PAGE EXCERPT

So for all those budding project managers, I have put together a list of things to be mindful of. Use it as a guide and as your rule in your organizations.

Martial your solders: Have the whole team involved during any major project, especially during the critical days before the release of any software product. And if you find someone sitting idle and not doing any task, assign them something to do. For example, let them do research on a particular topic. It is better than doing nothing.

Delegate Responsibility: The bulk of the work should be done by the team members hired to do the job. Many managers think they are better software engineers than their team members, therefore end up doing last minute work themselves by pulling all nighters. If the manager is doing it, then what is the purpose of the rest of the team? It cannot be emphasized enough that this is not your job description to code, rather you are expected to manage and coordinate with the team and get them to deliver the tasks at hand. If you believe that the current team members cannot deliver, then you must also consider the fact that you have hired the wrong people. Therefore, learn to delegate or let them go.

Plan ahead: There could be a time, when certain team members take short leave or call in sick at the critical juncture of the project. Unfortunately for you, the client does not care about that. Therefore, plan ahead and let the team know that they must be present to meet the deadline. Send them a car (or a taxi) to pick them up if they cannot come to the office for some odd reason, treat them to a lunch/dinner if they sit late or come over the weekend or whatever in your power to keep them motivated enough to get the work done on schedule. Otherwise, it is your neck on the line, not some junior programmer’s. Also make sure that the team knows the deadline schedule clearly. Post it on their notice/electronic board or send them an email reminder. Just make sure that they know it that they cannot miss the deadline and it should definitely not be something they find out at the last minute. Learn to plan ahead and monitor the progress.

WORK INSTRUCTIONS
a) In the project management advice, what should a manager do with a team member who is sitting idle?
b) Continue the project management advice from where it stops.
The listing has no connection to the project management advice.

GIVEN RECORDS
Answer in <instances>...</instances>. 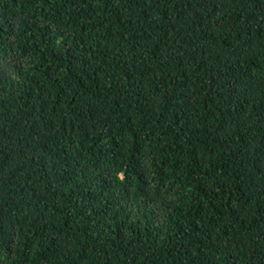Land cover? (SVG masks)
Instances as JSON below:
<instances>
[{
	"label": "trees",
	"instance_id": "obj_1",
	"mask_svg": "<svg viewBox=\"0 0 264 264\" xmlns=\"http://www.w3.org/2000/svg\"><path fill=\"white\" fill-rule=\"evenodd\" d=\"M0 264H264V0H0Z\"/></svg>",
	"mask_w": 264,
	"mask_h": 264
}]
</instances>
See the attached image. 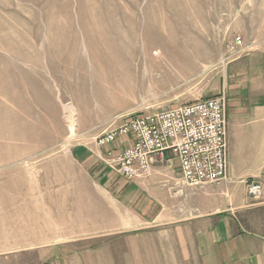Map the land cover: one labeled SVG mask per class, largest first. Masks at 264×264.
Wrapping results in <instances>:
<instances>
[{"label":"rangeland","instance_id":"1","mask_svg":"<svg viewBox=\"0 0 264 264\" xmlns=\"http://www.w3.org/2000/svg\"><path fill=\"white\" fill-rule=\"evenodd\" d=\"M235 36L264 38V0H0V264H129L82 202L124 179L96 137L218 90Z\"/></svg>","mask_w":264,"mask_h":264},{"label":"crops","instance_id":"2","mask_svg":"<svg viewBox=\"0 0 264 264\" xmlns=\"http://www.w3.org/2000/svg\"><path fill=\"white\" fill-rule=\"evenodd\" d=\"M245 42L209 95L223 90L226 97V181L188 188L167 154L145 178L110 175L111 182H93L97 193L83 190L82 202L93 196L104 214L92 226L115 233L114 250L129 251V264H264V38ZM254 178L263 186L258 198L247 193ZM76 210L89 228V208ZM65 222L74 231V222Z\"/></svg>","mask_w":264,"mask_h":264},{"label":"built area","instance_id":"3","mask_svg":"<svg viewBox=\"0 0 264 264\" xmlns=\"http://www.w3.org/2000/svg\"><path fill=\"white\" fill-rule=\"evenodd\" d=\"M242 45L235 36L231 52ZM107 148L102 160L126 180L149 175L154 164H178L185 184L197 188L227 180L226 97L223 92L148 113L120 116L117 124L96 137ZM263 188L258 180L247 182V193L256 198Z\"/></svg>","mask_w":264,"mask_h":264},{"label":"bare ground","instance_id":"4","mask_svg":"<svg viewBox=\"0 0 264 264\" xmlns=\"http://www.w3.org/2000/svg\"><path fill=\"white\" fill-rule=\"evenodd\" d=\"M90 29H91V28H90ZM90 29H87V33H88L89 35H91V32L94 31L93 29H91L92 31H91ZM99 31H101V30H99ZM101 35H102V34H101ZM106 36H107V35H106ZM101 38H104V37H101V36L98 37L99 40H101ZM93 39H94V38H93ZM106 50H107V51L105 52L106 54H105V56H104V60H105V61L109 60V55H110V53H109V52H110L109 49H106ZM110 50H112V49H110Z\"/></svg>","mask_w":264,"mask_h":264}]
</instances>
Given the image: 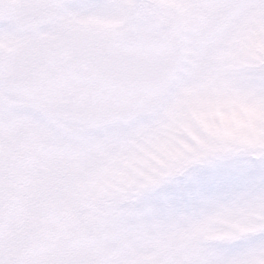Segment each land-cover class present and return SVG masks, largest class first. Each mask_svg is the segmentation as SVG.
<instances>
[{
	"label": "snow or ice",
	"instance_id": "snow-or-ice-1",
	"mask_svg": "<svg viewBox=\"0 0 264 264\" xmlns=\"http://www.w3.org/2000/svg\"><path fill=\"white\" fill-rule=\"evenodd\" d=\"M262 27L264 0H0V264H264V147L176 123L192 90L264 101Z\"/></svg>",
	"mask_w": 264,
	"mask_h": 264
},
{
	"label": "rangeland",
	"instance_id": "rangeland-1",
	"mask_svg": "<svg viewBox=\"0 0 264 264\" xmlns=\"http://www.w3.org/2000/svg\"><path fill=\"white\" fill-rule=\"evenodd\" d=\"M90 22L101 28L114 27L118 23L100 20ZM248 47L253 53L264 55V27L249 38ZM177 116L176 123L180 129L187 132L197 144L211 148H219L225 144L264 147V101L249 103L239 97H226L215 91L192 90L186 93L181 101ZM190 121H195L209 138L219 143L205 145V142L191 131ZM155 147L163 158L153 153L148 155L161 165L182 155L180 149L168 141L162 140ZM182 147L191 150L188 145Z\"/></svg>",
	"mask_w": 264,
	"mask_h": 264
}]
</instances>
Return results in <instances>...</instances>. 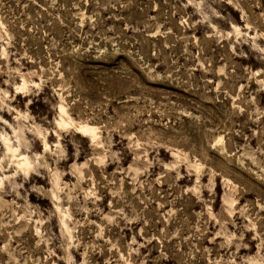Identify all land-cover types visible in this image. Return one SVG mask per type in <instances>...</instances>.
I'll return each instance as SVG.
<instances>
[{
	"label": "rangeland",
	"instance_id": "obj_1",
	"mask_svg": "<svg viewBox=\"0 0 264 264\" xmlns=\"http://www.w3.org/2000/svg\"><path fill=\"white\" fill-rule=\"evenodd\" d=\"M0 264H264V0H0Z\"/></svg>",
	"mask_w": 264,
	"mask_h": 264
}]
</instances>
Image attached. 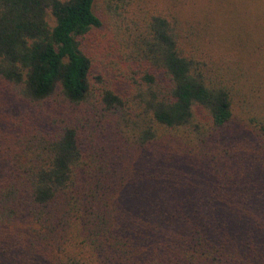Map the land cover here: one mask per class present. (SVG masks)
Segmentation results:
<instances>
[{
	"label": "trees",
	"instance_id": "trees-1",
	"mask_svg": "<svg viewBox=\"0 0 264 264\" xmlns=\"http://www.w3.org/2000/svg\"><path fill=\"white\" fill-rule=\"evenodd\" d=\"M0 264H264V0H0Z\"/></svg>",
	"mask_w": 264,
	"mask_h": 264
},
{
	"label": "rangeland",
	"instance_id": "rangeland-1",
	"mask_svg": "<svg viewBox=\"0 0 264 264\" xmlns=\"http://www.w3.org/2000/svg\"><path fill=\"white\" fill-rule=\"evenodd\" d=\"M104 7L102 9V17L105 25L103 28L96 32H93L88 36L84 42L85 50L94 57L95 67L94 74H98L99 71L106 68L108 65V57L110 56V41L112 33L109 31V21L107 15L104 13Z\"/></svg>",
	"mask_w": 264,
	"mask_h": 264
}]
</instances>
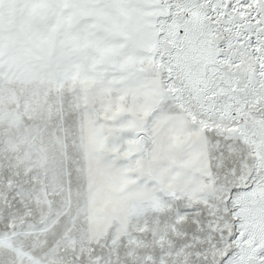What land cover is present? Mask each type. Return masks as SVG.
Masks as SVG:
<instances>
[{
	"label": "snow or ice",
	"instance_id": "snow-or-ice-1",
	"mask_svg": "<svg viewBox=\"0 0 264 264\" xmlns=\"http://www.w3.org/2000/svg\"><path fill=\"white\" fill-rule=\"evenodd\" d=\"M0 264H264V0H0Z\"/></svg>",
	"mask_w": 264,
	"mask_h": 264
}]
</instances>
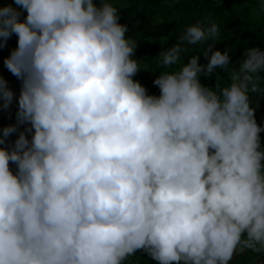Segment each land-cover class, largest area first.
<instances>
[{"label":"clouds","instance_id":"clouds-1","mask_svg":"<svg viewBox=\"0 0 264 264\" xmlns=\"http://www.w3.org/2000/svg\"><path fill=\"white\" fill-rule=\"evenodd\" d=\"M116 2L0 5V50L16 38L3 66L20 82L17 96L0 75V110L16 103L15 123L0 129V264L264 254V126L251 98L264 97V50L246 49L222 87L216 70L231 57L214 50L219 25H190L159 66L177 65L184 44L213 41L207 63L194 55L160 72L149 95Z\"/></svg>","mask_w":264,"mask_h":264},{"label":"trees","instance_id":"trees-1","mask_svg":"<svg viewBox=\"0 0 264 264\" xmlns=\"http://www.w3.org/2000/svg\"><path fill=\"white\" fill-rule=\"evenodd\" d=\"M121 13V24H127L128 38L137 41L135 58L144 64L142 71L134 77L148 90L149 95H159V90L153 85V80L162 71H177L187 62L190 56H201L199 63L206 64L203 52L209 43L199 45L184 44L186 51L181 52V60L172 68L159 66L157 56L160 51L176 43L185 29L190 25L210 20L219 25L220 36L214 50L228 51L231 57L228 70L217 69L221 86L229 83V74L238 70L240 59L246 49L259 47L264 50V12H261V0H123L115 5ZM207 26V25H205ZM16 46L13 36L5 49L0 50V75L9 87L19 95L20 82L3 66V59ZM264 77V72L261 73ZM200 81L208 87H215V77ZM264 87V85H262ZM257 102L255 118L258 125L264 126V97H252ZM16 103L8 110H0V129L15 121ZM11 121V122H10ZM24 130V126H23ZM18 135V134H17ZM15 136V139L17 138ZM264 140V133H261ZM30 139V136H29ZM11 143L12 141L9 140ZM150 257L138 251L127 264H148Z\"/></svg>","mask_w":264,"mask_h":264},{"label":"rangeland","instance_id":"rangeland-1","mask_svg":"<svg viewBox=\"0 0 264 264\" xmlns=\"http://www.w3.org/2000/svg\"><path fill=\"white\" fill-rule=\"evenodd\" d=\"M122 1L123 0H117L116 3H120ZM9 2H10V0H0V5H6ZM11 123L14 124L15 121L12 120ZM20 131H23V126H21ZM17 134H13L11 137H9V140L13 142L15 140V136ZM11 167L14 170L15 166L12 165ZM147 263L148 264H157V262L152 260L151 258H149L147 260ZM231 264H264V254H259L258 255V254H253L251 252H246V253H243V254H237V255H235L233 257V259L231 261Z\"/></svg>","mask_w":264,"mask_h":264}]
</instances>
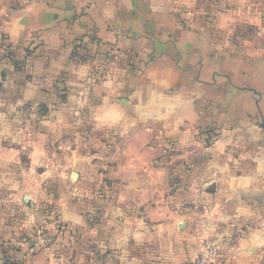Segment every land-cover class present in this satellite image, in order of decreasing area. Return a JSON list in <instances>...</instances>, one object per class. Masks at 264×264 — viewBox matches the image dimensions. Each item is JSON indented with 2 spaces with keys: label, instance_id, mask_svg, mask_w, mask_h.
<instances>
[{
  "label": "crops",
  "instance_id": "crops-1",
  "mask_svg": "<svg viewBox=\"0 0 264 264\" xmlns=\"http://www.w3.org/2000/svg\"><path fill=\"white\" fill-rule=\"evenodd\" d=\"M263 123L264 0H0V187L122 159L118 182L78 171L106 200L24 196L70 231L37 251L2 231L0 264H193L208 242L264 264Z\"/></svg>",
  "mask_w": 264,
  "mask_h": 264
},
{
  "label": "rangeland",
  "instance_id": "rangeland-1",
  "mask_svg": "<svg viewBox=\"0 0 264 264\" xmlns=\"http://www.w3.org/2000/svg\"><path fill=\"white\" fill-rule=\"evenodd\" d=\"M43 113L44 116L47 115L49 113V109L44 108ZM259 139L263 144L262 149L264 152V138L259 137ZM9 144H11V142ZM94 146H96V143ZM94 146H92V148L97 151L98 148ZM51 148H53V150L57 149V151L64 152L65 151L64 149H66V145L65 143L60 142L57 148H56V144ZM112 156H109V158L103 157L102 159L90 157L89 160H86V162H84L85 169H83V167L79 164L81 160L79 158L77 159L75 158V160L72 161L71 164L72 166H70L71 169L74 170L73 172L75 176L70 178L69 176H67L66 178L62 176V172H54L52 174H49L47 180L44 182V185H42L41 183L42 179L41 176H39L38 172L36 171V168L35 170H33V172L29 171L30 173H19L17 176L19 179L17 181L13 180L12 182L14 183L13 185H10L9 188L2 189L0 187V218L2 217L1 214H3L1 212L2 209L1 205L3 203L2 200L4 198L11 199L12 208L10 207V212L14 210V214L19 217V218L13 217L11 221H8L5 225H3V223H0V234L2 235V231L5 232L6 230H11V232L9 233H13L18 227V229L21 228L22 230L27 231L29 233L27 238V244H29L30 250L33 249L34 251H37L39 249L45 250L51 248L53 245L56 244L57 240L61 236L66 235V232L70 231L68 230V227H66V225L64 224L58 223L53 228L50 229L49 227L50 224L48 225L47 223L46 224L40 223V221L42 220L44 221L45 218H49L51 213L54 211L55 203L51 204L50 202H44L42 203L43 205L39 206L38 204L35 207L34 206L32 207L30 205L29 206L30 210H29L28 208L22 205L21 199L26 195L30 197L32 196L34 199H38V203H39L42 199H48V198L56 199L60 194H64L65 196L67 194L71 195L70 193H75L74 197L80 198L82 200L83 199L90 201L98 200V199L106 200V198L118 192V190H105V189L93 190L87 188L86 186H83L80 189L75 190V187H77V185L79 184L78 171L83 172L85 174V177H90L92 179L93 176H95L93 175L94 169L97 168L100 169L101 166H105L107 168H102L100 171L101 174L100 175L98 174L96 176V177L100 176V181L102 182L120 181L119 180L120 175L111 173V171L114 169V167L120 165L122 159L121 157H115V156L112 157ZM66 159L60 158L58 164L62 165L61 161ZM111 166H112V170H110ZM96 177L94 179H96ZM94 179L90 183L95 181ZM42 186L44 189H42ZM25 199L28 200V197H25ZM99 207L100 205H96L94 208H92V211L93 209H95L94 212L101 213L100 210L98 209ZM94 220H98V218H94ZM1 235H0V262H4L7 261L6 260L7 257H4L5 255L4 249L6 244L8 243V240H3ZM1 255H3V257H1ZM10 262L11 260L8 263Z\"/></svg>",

RESULTS OF THE TASKS
a) Assign them a task, such as research on a particular topic.

b)
Learn the art of transitioning: There will be times when certain team members are moving out (quiting the team) or moving into the team (joining the team). Make sure you have a plan to manage this transition, especially during a major launch phase. All assignments have to be done before such a transition can take place. And if that is not possible, then make sure that there is ample time spent by the outgoing person with the new team member (replacing him/her) in passing on the knowledge. Creating an excuse for not doing work because you did not have the right resources will not win any sympathy from anyone. Not even your boss let alone the client. Therefore, learn to transition between players especially during tight deadlines.

Manage time: Do not schedule any unwarranted meetings when you have a major launch pending. If you cannot allocate time for the most critical project that you are managing, certainly, your team will never make time for it either. Use project management softwares and other similar tools more diligently. If you are not going to use them to assign and manage tasks, the team will never use them either to manage their tasks.

Be Stern and Strict: There is no free lunch, especially in a deadline oriented software company. The whole team should be there taking it as seriously as you are. It is not really worth the effort if two people out of twenty work while the rest take it easy. Learn to be stern and strict but gentle at the same time.

Grade with a Teacher’s eye: The work performed by the team needs to be graded, bullet by bullet and point by point as defined and agreed when assigning tasks. As a manager, you should focus on making sure that the team does what it is assigned and does not do what it wants and when it wants.

Do one thing, but do it right: In a typical software house, one will find the team doing a lot of work. However, if the manager is not careful, then the team will do work in a disjointed fashion, using different servers/platforms, messed up coding techniques and half hearted attempt at meeting client requirements which they poorly understand or visualize. There is no point in showing the client 500 hours of work that makes no sense and nothing seems to be totally complete or working properly. Five hours of focused work that meets all requirements for a particular sub task is much much better and appreciated by everyone. Make your team start one thing/task and make them finish it properly before they move to the next task. Learn to focus on the task at hand, and your results will improve dramatically.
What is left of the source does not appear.